ウォーターマークとは

ウォーターマークの設定を使用して、ストレージ ノードの使用可能なストレージ スペースをグローバルに管理します。ウォーターマークはアラームをトリガーするため、使用可能なストレージを監視する際や、ストレージ ノードの追加が必要な時期を特定する際に役立ちます。

ストレージ ノードのすべてのオブジェクト ストアがStorage Volume Hard Read-Only Watermarkに達すると、そのストレージ ノードは読み取り専用になります。使用可能なスペースがこのウォーターマークを下回ると、Storage Status(SSTS)属性に対してNoticeアラームがトリガーされます。これにより、ストレージをプロアクティブに管理し、必要な場合にのみ容量を追加できます。

StorageGRID Webscaleシステムの現在のウォーターマークはいつでも確認できます。[Configuration] > [Storage Options] > [Overview]の順に選択します。


ウォーターマーク

ウォーターマークに関連する属性


ウォーターマークの図

属性名 デフォルト設定 コード 説明
Storage Volume Soft Read-Only Watermark 10GB VHWM

ストレージ ノードがソフト読み取り専用モードに移行するタイミングを示します。ソフト読み取り専用モードでは、ストレージ ノードはStorageGRID Webscaleシステムの他の要素にサービスが読み取り専用であることをアドバタイズしますが、保留中の書き込み要求はすべて実行します。

Storage Volume Soft Read‐Only Watermarkの値は、ストレージ ノードのTotal Spaceの値に対して計算されますが、測定はストレージ ノードのTotal Usable Spaceの値に対して行われます。Total Usable Spaceの値がStorage Volume Soft Read‐Only Watermarkの値を下回ると、ストレージ ノードはソフト読み取り専用モードに移行します。
  • Storage State – Current(SSCR)はRead-Onlyに変わります。Storage State – DesiredがOnlineに設定されている場合、Storage Status(SSTS)はInsufficient Free Spaceに変わり、Noticeアラームがトリガーされます。
  • ウォーターマークの設定(バイト単位)とアラームの設定(パーセント単位)の関係によっては、Total Usable Space (Percent)(SAVP)のアラームがトリガーされます。

Total Usable Space(STAS)がStorage Volume Soft Read-Only Watermarkより大きくなると、ストレージ ノードは再度書き込み可能になります。

Storage Volume Hard Read-Only Watermark 5GB VROM ストレージ ノードがハード読み取り専用モードに移行するタイミングを示します。
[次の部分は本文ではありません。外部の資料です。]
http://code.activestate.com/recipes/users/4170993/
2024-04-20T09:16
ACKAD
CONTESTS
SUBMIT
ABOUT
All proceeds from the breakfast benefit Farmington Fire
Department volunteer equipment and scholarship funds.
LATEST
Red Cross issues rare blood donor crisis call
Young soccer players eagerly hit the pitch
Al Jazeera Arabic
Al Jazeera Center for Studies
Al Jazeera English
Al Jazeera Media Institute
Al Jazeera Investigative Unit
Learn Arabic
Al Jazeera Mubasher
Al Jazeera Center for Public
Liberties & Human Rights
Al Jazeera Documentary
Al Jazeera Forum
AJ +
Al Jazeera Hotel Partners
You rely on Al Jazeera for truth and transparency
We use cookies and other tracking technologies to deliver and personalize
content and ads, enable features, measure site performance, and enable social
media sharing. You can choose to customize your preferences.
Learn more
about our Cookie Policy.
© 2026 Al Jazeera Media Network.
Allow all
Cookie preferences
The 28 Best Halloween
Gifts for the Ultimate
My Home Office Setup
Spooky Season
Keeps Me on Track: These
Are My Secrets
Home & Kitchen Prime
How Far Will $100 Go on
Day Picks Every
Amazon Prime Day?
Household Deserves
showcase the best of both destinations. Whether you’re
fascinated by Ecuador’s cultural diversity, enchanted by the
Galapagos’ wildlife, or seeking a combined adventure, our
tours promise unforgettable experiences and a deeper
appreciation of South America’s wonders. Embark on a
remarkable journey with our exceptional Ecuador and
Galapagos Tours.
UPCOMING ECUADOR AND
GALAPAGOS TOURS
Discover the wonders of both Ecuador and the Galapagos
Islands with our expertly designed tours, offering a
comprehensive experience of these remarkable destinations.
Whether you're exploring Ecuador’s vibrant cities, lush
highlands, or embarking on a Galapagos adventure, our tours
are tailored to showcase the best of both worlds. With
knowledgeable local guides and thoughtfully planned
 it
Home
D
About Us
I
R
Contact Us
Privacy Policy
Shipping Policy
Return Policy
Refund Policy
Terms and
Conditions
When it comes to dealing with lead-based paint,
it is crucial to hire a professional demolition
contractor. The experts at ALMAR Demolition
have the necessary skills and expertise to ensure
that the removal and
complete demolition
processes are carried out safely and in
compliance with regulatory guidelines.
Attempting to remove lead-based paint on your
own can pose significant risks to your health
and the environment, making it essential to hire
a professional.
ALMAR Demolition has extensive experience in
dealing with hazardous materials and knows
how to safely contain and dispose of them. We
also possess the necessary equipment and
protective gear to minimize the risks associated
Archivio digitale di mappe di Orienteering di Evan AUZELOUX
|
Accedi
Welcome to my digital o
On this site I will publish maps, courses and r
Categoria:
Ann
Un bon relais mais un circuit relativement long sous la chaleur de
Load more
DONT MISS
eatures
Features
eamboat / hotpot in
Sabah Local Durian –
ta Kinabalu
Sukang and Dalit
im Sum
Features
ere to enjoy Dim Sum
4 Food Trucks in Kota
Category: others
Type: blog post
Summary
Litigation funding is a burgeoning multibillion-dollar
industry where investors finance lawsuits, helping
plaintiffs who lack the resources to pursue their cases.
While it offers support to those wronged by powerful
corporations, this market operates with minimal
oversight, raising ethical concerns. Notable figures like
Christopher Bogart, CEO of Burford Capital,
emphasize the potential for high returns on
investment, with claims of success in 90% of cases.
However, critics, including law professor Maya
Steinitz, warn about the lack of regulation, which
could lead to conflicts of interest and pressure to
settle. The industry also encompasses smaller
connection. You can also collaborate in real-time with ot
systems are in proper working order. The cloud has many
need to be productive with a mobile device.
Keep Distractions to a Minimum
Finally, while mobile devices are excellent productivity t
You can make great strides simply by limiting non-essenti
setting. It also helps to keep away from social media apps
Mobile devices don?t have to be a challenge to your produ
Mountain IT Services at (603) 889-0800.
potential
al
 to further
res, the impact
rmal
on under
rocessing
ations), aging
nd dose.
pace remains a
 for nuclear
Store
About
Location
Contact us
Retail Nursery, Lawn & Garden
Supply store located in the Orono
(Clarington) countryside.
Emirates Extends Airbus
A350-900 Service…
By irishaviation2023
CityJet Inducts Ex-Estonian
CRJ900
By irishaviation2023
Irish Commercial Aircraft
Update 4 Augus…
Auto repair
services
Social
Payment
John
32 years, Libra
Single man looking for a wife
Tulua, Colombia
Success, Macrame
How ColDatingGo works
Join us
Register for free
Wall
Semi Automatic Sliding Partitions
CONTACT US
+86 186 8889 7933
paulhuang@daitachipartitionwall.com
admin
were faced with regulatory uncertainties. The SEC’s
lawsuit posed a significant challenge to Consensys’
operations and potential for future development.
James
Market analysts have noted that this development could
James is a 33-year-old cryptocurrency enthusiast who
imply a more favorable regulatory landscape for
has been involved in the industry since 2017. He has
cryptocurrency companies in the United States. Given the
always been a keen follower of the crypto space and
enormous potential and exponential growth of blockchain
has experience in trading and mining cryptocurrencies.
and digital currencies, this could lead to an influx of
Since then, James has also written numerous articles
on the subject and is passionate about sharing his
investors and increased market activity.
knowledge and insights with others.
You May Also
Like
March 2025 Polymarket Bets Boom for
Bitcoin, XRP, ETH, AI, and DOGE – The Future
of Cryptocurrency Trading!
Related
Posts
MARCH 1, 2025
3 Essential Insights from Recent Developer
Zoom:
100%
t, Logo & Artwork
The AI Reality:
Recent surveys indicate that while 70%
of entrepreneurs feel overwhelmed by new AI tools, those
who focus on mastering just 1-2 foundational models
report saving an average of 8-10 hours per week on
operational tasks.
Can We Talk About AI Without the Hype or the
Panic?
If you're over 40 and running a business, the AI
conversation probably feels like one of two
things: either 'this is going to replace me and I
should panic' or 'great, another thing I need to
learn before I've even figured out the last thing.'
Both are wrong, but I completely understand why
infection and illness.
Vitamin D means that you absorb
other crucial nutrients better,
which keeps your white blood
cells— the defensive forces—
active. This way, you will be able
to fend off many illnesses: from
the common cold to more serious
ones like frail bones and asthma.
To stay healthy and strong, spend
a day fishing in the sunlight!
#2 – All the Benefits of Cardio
ハード読み取り専用モードでは、ストレージ ノードは読み取り専用となり、書き込み要求を受け付けません。

Storage Volume Hard Read‐Only Watermarkの値は、ストレージ ノードのTotal Spaceの値に対して計算されますが、測定はストレージ ノードのTotal Usable Spaceの値に対して行われます。Total Usable Spaceの値がStorage Volume Hard Read‐Only Watermarkの値を下回ると、ストレージ ノードはハード読み取り専用モードに移行します。

Storage Volume Hard Read‐Only Watermarkの値は、Storage Volume Soft Read‐Only Watermarkの値より小さくする必要があります。

Metadata Reserved Space Watermark 2TB CAWM オブジェクト ストア ボリューム0でオブジェクト メタデータ ストレージ用にリザーブされている空きスペースの量です。ボリューム0のストレージ容量が500GB未満の場合は、ストレージ ボリュームの10%のみがメタデータ用にリザーブされます。